John D. Barrow
The Origin of the Universe

The first couple of chapters in The Origin of the Universe were quite promising. I thought I'd finally found a book that will help clear up some of the confusions and misunderstandings I had when I read A Brief History of Time : From the Big Bang to Black Holes. The rest of the book though was more difficult to understand than Hawking. There are bits and pieces that were very interesting and thought-provoking, but a large portion went over my head. Without a background in physics and/or astro-physics, other readers may have the same opinion.

The cosmological discoveries of the past century are remarkable. It's difficult, after reading Barrow, to think that we will ever have 'all the answers' or be able to say we have the answer to the beginning of the universe and what (if anything) was here before with a great degree of confidence. Given the rapid progress made over the past few hundred years though, it is also easy to be somewhat optimistic that the level of knowledge and cumulation of evidence will continue to build as they have recently.

It would be nice if all the knowledge out there could be understood by non-professionals, but as Barrow alludes, the concepts are almost impossible to fully grasp without the mathematical and other cosmological models which are already under the professionals' belts. This was supposed to be a book for beginners, but after reading it, I don't think I count as one. The possibility of making a really lay-audience friendly book on the subject doesn't seem likely. There are some excellent points to ponder, but don't count on complete comprehension.


from the publisher:
There is no more profound, enduring, or fascinating question in all of science than that of how time, space, and matter began.

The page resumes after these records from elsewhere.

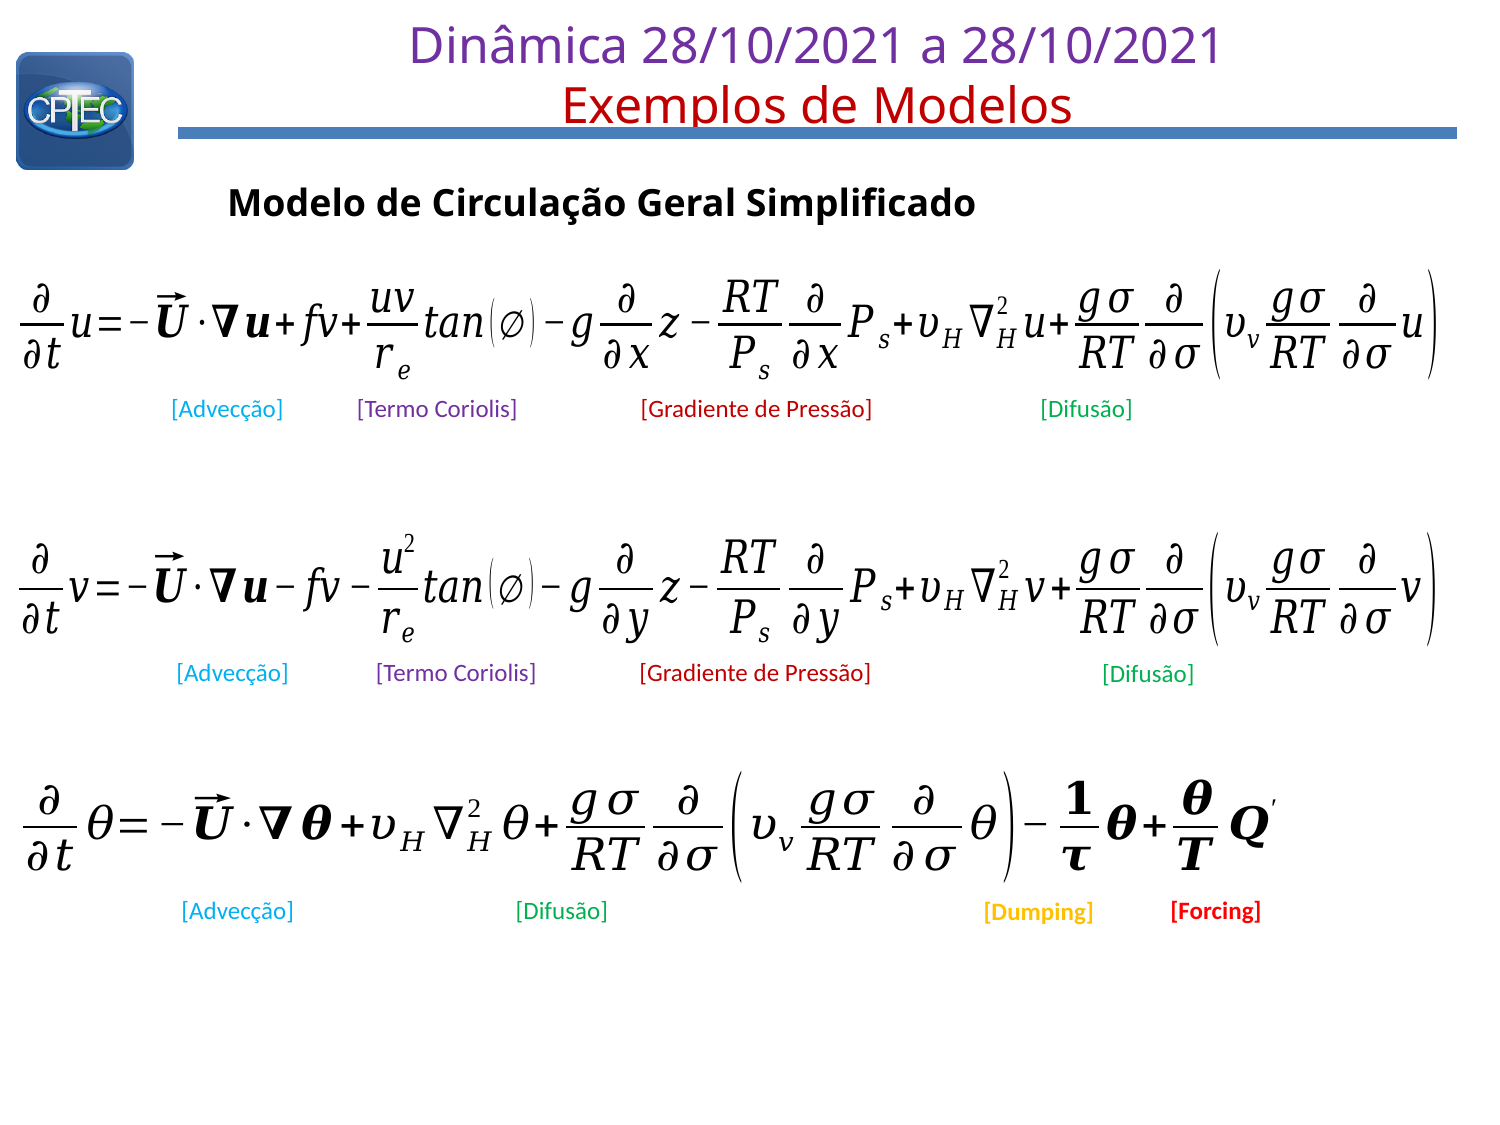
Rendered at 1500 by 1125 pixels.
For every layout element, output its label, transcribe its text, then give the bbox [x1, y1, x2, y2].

text_box [Gradiente de Pressão] [624, 649, 887, 694]
text_box [Difusão] [1087, 649, 1210, 695]
text_box [Advecção] [156, 384, 299, 430]
picture [16, 51, 134, 170]
text_box [Difusão] [1025, 384, 1149, 430]
text_box [Advecção] [166, 886, 310, 932]
text_box Modelo de Circulação Geral Simplificado [212, 171, 993, 231]
text_box [Termo Coriolis] [361, 649, 553, 694]
text_box [Gradiente de Pressão] [625, 384, 889, 430]
text_box [Dumping] [968, 888, 1109, 933]
text_box [Advecção] [161, 649, 305, 694]
text_box [Difusão] [500, 886, 624, 932]
text_box Dinâmica 28/10/2021 a 28/10/2021 Exemplos de Modelos [178, 14, 1457, 127]
text_box [Forcing] [1155, 886, 1277, 932]
text_box [Termo Coriolis] [342, 384, 534, 430]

Now John Barrow, who has been at the cutting edge of research in this area and has written extensively about it, guides readers on a journey to the beginning of time, into a world of temperatures and densities so high that we cannot re-create them in the laboratory. With new insights, he draws us into the latest speculative theories about the nature of time and the inflationary universe, explains wormholes, showing how they bear upon the fact of our own existence, and considers whether there was a singularity at the inception of the universe.

Here is a treatment so up-to-date and intellectually rich, dealing with ideas and speculation at the farthest frontier of science, that neither novice nor expert will want to miss what Barrow has to say. He shows how scientists, by exploring crucial points of contact between the behavior of matter during its early history and the observed structure of the universe today, came to understand more fully all the entities in the universe from elementary particles to great clusters of galaxies.